[[ Excerpt open ]]

Wednesday, July 28, 2021

Castillo's uphill battle (July 28, 2021)

Pedro Castillo will become Peru's president today -- an abrupt rise from rural origins to the country's leadership. Castillo's victory was an unexpected electoral outcome that responds to Peruvians' disillusionment with the political establishment, and also demonstrates the country's deep polarization, which in turn will be one of the incoming government's greatest challenges.

An opposition-led alliance won a vote on Monday to lead Peru’s Congress, a significant setback for the incoming Castillo administration's plans to redraft the constitution and increase mining taxes. Centrist legislator María del Carmen Alva from the Popular Action party will preside over a fractured Congress, where no single party has a majority. A list of candidates proposed by Castillo’s Free Peru party was rejected over procedural issues.

Alva won with support from the right-wing Popular Force party of Keiko Fujimori, who narrowly lost the election to Castillo.


U.S. suspends cooperation with Guatemala attorney general

The U.S. suspended cooperation with Guatemala's Public Ministry, in response to the attorney general's ouster of a top anti-corruption prosecutor last week. (See Monday's post, explainer at Quorum.)

The U.S. State Department said that the decision by Guatemala Attorney General Consuelo Porras to fire Juan Francisco Sandoval, the special prosecutor against impunity, “fits a pattern of behavior that indicates a lack of commitment to the rule of law and independent, judicial, and prosecutorial processes.” (Associated Press)

The United States was a vocal supporter of Sandoval's work, which included investigating and litigating cases against former officials, presidents and business leaders in Guatemala, reports Reuters. The United Nations also voiced concern over Sandoval's ouster, reports Quorum.

Sandoval's dismissal is part of a series of attacks on Guatemala's anti-corruption system, carried out by the current Giammattei administration, that of the previous government, and lawmakers. "I am the victim of a criminalization campaign that has accelerated since 2016 and grew stronger with the CICIG’s departure," Sandoval told El Faro in an interview after fleeing the country on Friday.

Calls are growing in Guatemala for Porra's dismissal, and there are growing calls for a national strike tomorrow, reports Quorum.

News Briefs

Mexico
  • Mexicans will vote on Sunday in the country’s first national referendum to decide whether past presidents should be judged for their alleged misdeeds. But the “popular consultation” has been designed to fail, as it is unlikely to obtain the 40 percent participation required for the result to be legally binding, argues Denise Dresser in Americas Quarterly. "AMLO hopes to garner political points for promoting popular participation while seeking political cover for his refusal to truly investigate Peña Nieto and the military’s top ranks."
  • "Victims’ right to justice cannot legally be put to a popular vote," notes WOLA in a recent analysis. "Still, a “yes” result, even if not binding, would generate broad expectations for López Obrador to uphold his commitment to take into account the will of the voters."
  • The referendum ignores the elephant in the room, the country's "overwhelming impunity," writes Arturo Angel in New York Times Español. The vast majority of crimes committed in Mexico, 92 percent according to official statistics, are not ever resolved.

[[ Excerpt closed ]]

§ **Task objective**: In the news digest, who will preside over Peru's Congress?

[[ Data open ]]

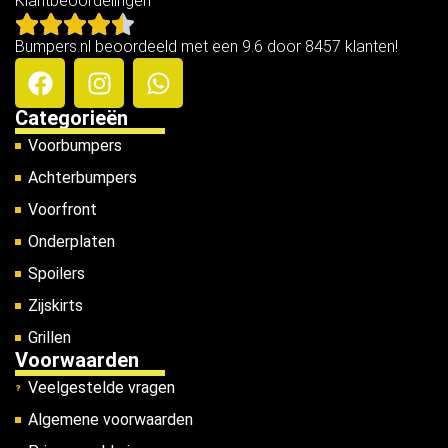
Klantbeoordelingen
Bumpers.nl beoordeeld met een 9.6 door 8457 klanten!
Categorieën
Voorbumpers
Achterbumpers
Voorfront
Onderplaten
Spoilers
Zijskirts
Grillen
Voorwaarden
Veelgestelde vragen
Algemene voorwaarden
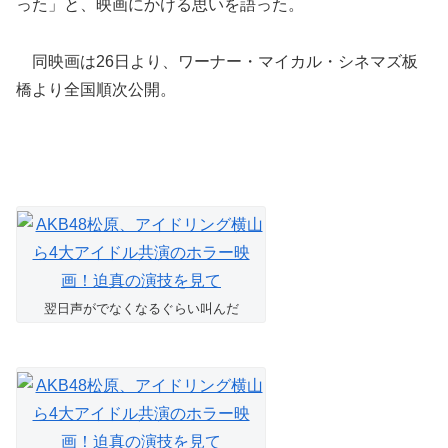
った」と、映画にかける思いを語った。
同映画は26日より、ワーナー・マイカル・シネマズ板
橋より全国順次公開。
翌日声がでなくなるぐらい叫んだ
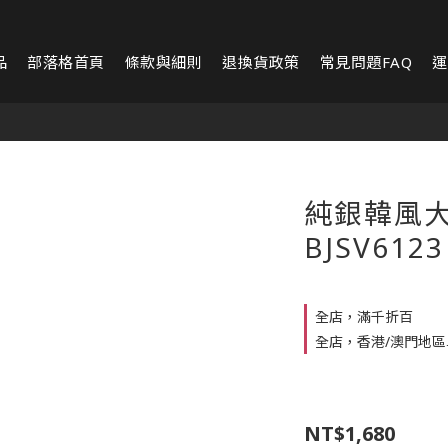
品
部落格首頁
條款與細則
退換貨政策
常見問題FAQ
運
純銀韓風
BJSV6123
全店，滿千折百
全店，香港/澳門地區單
NT$1,680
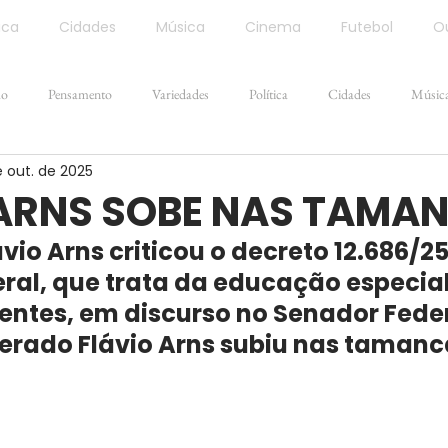
ica
Cidades
Música
Cinema
Futebol
Ou
ão
Pensamento
Variedades
Política
Cidades
Músic
e out. de 2025
 ARNS SOBE NAS TAMA
vio Arns criticou o decreto 12.686/25
ral, que trata da educação especial
ntes, em discurso no Senador Feder
rado Flávio Arns subiu nas tamanc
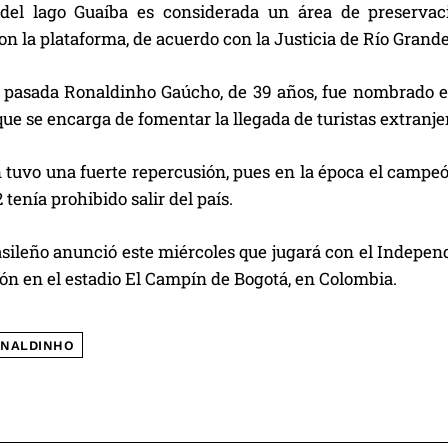
del lago Guaíba es considerada un área de preservac
n la plataforma, de acuerdo con la Justicia de Río Grande
pasada Ronaldinho Gaúcho, de 39 años, fue nombrado em
ue se encarga de fomentar la llegada de turistas extranje
n tuvo una fuerte repercusión, pues en la época el camp
tenía prohibido salir del país.
asileño anunció este miércoles que jugará con el Indepen
ón en el estadio El Campín de Bogotá, en Colombia.
NALDINHO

[[ Data closed ]]

§ **Reply to the exercise**: María del Carmen Alva, a centrist legislator from the Popular Action party.